+++ STUDY MATERIAL +++

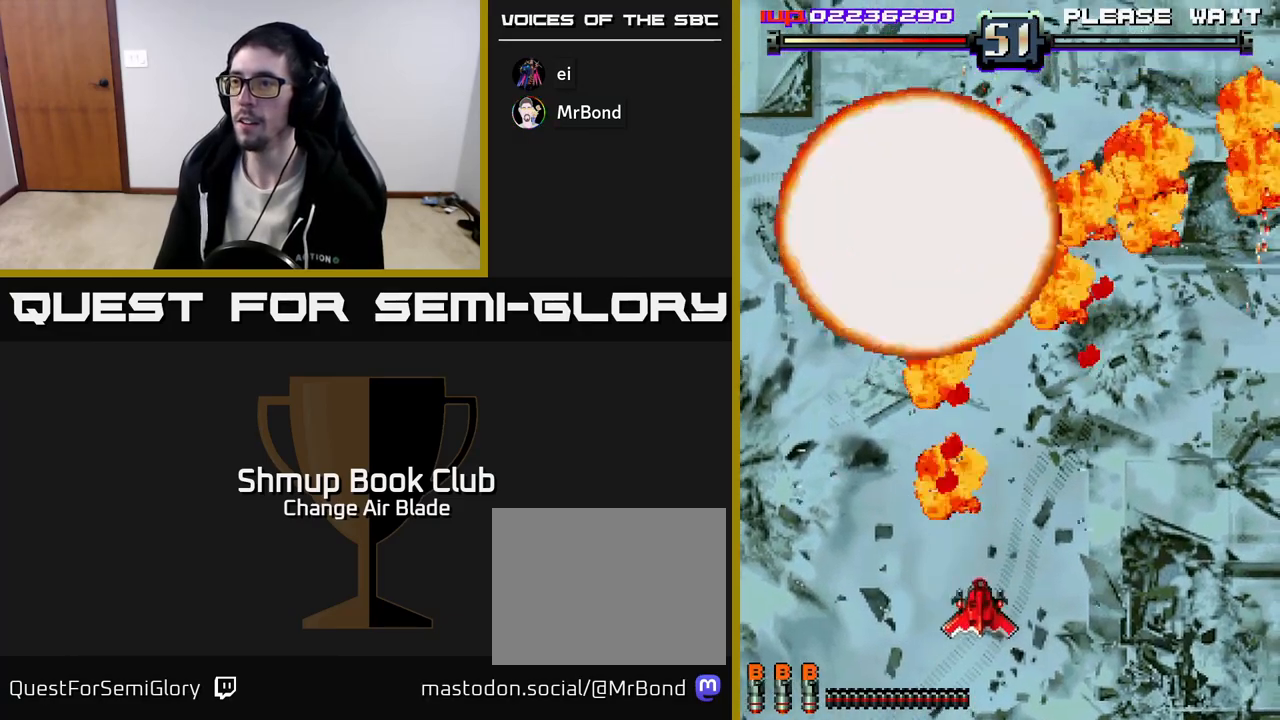
{"buttons": ["DPAD_UP"], "left_stick": "center", "right_stick": "center", "events": [[67, "DPAD_RIGHT", "up"], [150, "DPAD_RIGHT", "down"], [267, "DPAD_RIGHT", "up"], [283, "DPAD_DOWN", "up"], [317, "DPAD_LEFT", "down"], [367, "A", "up"], [400, "DPAD_UP", "down"], [467, "DPAD_LEFT", "up"]]}
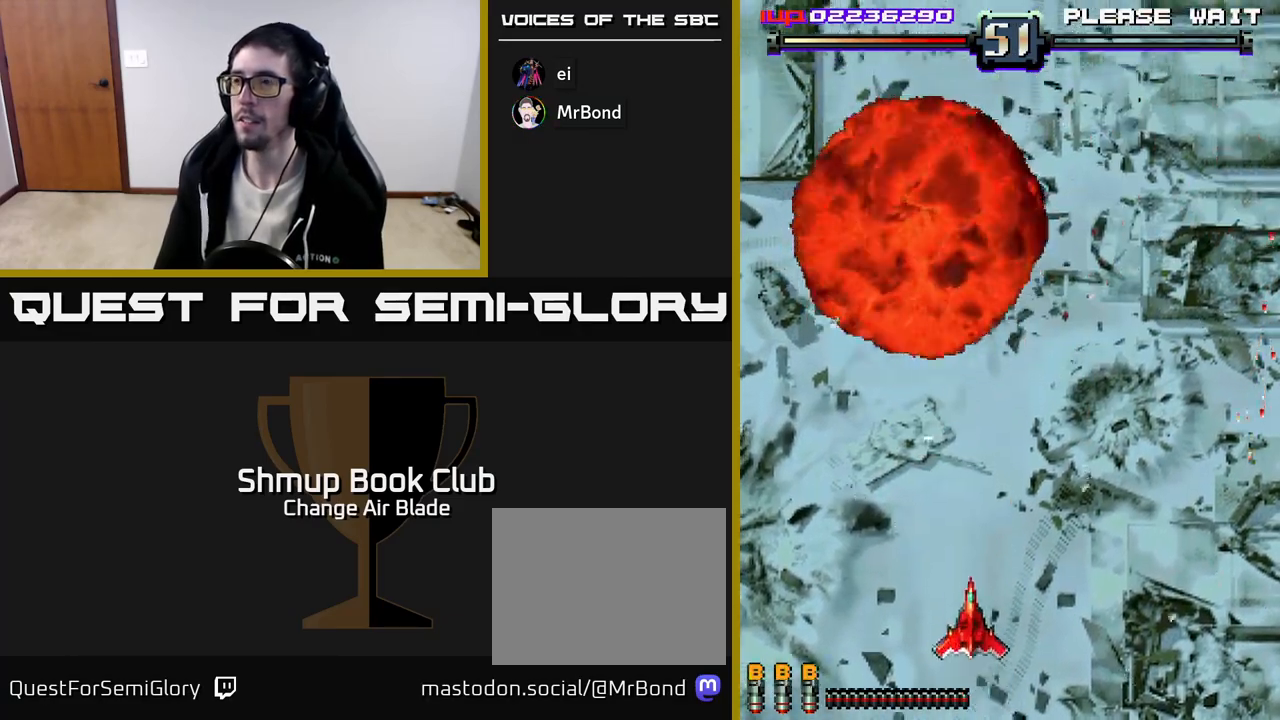
{"buttons": [], "left_stick": "center", "right_stick": "center", "events": [[67, "DPAD_RIGHT", "down"], [150, "DPAD_UP", "up"], [267, "DPAD_UP", "down"], [317, "DPAD_UP", "up"], [400, "DPAD_RIGHT", "up"]]}
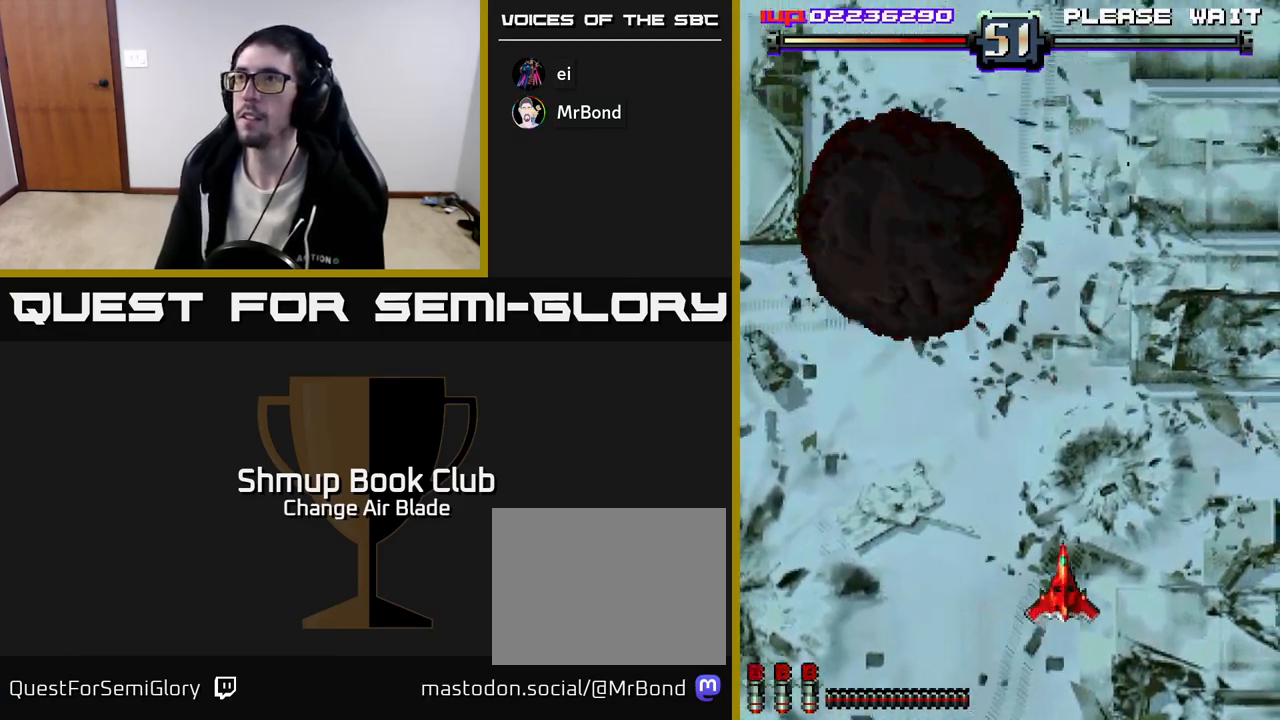
{"buttons": ["DPAD_DOWN", "DPAD_RIGHT"], "left_stick": "center", "right_stick": "center", "events": [[367, "DPAD_RIGHT", "down"], [500, "DPAD_DOWN", "down"]]}
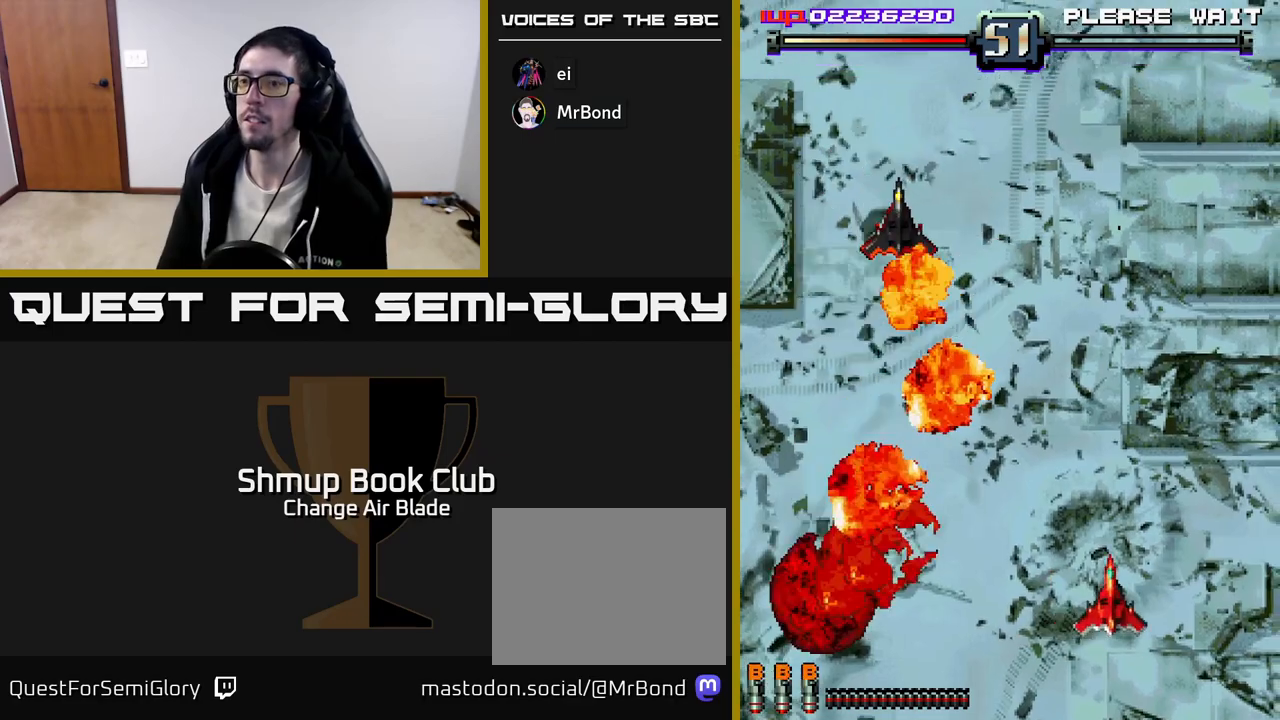
{"buttons": ["DPAD_UP"], "left_stick": "center", "right_stick": "center", "events": [[33, "DPAD_RIGHT", "up"], [133, "DPAD_LEFT", "down"], [150, "DPAD_DOWN", "up"], [383, "DPAD_UP", "down"], [450, "DPAD_LEFT", "up"]]}
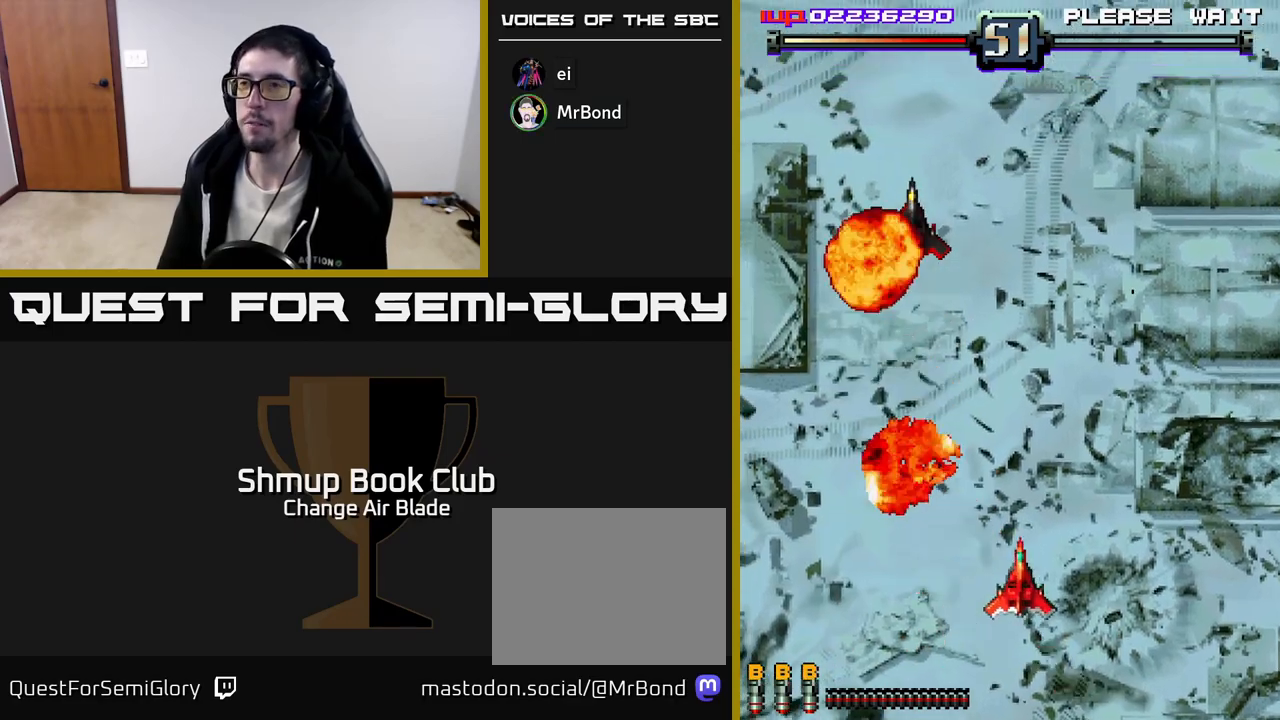
{"buttons": [], "left_stick": "center", "right_stick": "center", "events": [[83, "DPAD_UP", "up"]]}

+++

#### [PROBLEM TO WORK ON]
The expected answer is the whole listing above, copied exactly, with images excluded.

#### [RESPONSE TO THIS EXERCISE]
{"buttons": ["DPAD_UP"], "left_stick": "center", "right_stick": "center", "events": [[67, "DPAD_RIGHT", "up"], [150, "DPAD_RIGHT", "down"], [267, "DPAD_RIGHT", "up"], [283, "DPAD_DOWN", "up"], [317, "DPAD_LEFT", "down"], [367, "A", "up"], [400, "DPAD_UP", "down"], [467, "DPAD_LEFT", "up"]]}
{"buttons": [], "left_stick": "center", "right_stick": "center", "events": [[67, "DPAD_RIGHT", "down"], [150, "DPAD_UP", "up"], [267, "DPAD_UP", "down"], [317, "DPAD_UP", "up"], [400, "DPAD_RIGHT", "up"]]}
{"buttons": ["DPAD_DOWN", "DPAD_RIGHT"], "left_stick": "center", "right_stick": "center", "events": [[367, "DPAD_RIGHT", "down"], [500, "DPAD_DOWN", "down"]]}
{"buttons": ["DPAD_UP"], "left_stick": "center", "right_stick": "center", "events": [[33, "DPAD_RIGHT", "up"], [133, "DPAD_LEFT", "down"], [150, "DPAD_DOWN", "up"], [383, "DPAD_UP", "down"], [450, "DPAD_LEFT", "up"]]}
{"buttons": [], "left_stick": "center", "right_stick": "center", "events": [[83, "DPAD_UP", "up"]]}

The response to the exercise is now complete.